I was reading an article, about the invariant subspace problem. The statement of the problem is as follows:
Given an $n$-dimensional Hilbert Space (or complex Banach Space) $\mathcal{H}^n$, does every bounded linear operator $T \in L(\mathcal{H}^n, \mathcal{H}^n)$, that is, $T : \mathcal{H}^n \to \mathcal{H}^n$, have a non-trivial closed $T$-invariant subspace? i.e. a closed linear subspace $\Omega \subset \mathcal{H}^n$ such that $\Omega$ is not $\{0\}$ or $\mathcal{H}^n$ with $T(\Omega) \subseteq \Omega$.
Various special cases have been proven, such as the trivial case of non-zero finite-dimensional vector spaces, as every linear operator admits an eigenspace; the generalized case, however, has yet to be proven.
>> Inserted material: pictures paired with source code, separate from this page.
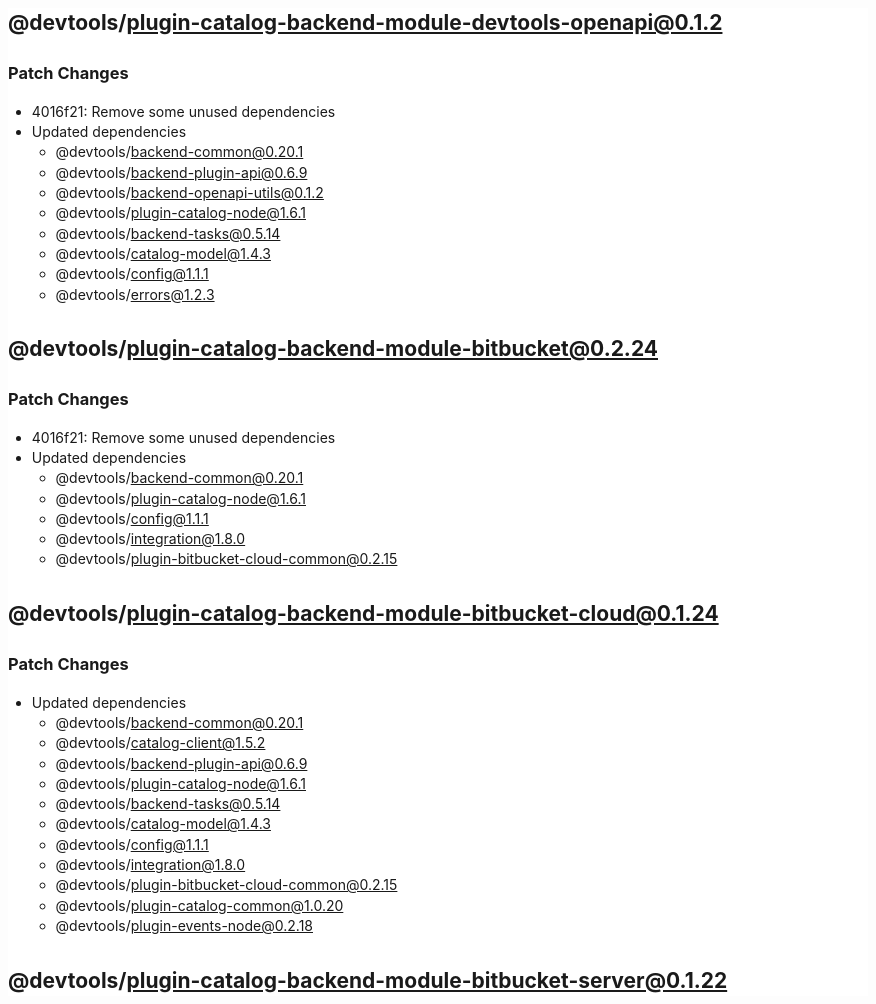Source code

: ## @devtools/plugin-catalog-backend-module-devtools-openapi@0.1.2

### Patch Changes

- 4016f21: Remove some unused dependencies
- Updated dependencies
  - @devtools/backend-common@0.20.1
  - @devtools/backend-plugin-api@0.6.9
  - @devtools/backend-openapi-utils@0.1.2
  - @devtools/plugin-catalog-node@1.6.1
  - @devtools/backend-tasks@0.5.14
  - @devtools/catalog-model@1.4.3
  - @devtools/config@1.1.1
  - @devtools/errors@1.2.3

## @devtools/plugin-catalog-backend-module-bitbucket@0.2.24

### Patch Changes

- 4016f21: Remove some unused dependencies
- Updated dependencies
  - @devtools/backend-common@0.20.1
  - @devtools/plugin-catalog-node@1.6.1
  - @devtools/config@1.1.1
  - @devtools/integration@1.8.0
  - @devtools/plugin-bitbucket-cloud-common@0.2.15

## @devtools/plugin-catalog-backend-module-bitbucket-cloud@0.1.24

### Patch Changes

- Updated dependencies
  - @devtools/backend-common@0.20.1
  - @devtools/catalog-client@1.5.2
  - @devtools/backend-plugin-api@0.6.9
  - @devtools/plugin-catalog-node@1.6.1
  - @devtools/backend-tasks@0.5.14
  - @devtools/catalog-model@1.4.3
  - @devtools/config@1.1.1
  - @devtools/integration@1.8.0
  - @devtools/plugin-bitbucket-cloud-common@0.2.15
  - @devtools/plugin-catalog-common@1.0.20
  - @devtools/plugin-events-node@0.2.18

## @devtools/plugin-catalog-backend-module-bitbucket-server@0.1.22
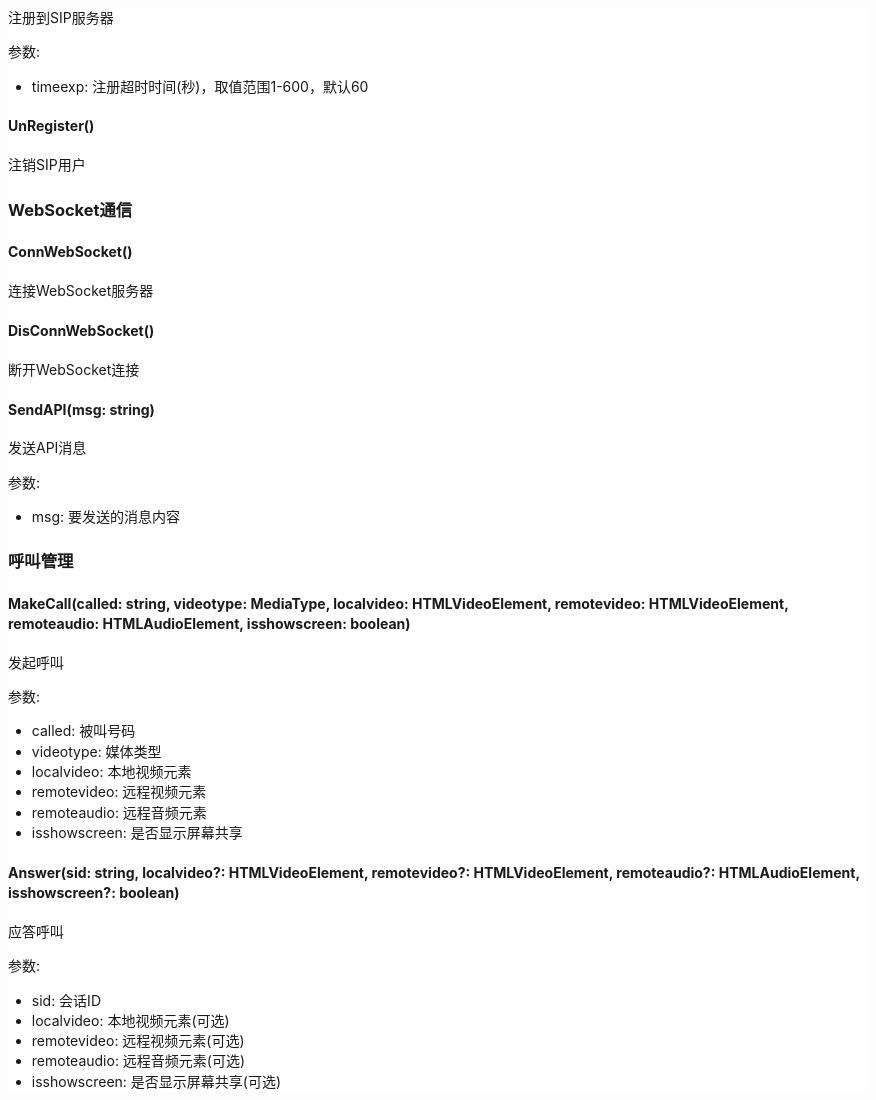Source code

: 注册到SIP服务器

参数:

- timeexp: 注册超时时间(秒)，取值范围1-600，默认60

#### UnRegister()

注销SIP用户

### WebSocket通信

#### ConnWebSocket()

连接WebSocket服务器

#### DisConnWebSocket()

断开WebSocket连接

#### SendAPI(msg: string)

发送API消息

参数:

- msg: 要发送的消息内容

### 呼叫管理

#### MakeCall(called: string, videotype: MediaType, localvideo: HTMLVideoElement, remotevideo: HTMLVideoElement, remoteaudio: HTMLAudioElement, isshowscreen: boolean)

发起呼叫

参数:

- called: 被叫号码
- videotype: 媒体类型
- localvideo: 本地视频元素
- remotevideo: 远程视频元素
- remoteaudio: 远程音频元素
- isshowscreen: 是否显示屏幕共享

#### Answer(sid: string, localvideo?: HTMLVideoElement, remotevideo?: HTMLVideoElement, remoteaudio?: HTMLAudioElement, isshowscreen?: boolean)

应答呼叫

参数:

- sid: 会话ID
- localvideo: 本地视频元素(可选)
- remotevideo: 远程视频元素(可选)
- remoteaudio: 远程音频元素(可选)
- isshowscreen: 是否显示屏幕共享(可选)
The author notes that a non-separable Hilbert Space $\mathcal{H}$ has an invariant subspace for $T \in L(\mathcal{H},\mathcal{H})$ if one considers $x \in \mathcal{H}$, the supspace generated by the orbit, $\mathcal{M}_x = \operatorname{span}\{T^nx \}_{n \in \mathbb{N}}$. Where, however, does this use the assumption that $\mathcal{H}$ has an uncountable basis?
The space $\mathcal{M}_x$ is always $T$-invariant, whether $\mathcal{H}$ is separable or not. However, if $\mathcal{H}$ is separable then we may have $\mathcal{M}_x = \mathcal{H}$, so it isn't a nontrivial invariant subspace.
For example, take $\mathcal{H} = \ell^2(\mathbb{N})$ with its usual orthonormal basis $\{e_1, e_2, \dots\}$, and let $T$ be defined by $T e_n = e_1 + e_{n+1}$. Then if $x = e_1$, we have $T^n x = e_{n+1}$, so $\mathcal{M}_x = \operatorname{cl}(\operatorname{span}\{e_1, e_2, \dots\}) = \mathcal{H}$.
(Edit: In that example, I was thinking of $\mathcal{M}_x$ including $x$ itself, i.e. starting with $T^0 x$, but I just noticed that was not assumed. This $T$ can't work if $x$ is not included because its range is not dense. If I think of a better example I'll add it. Perhaps something like the left shift $T^*$ with $x$ something like $x = \sum \frac{1}{n} e_n$.)
Since $\mathcal{M}_x$ is always separable, if $\mathcal{H}$ is not separable then we indeed have $\mathcal{M}_x \subsetneq \mathcal{H}$ which is what we want.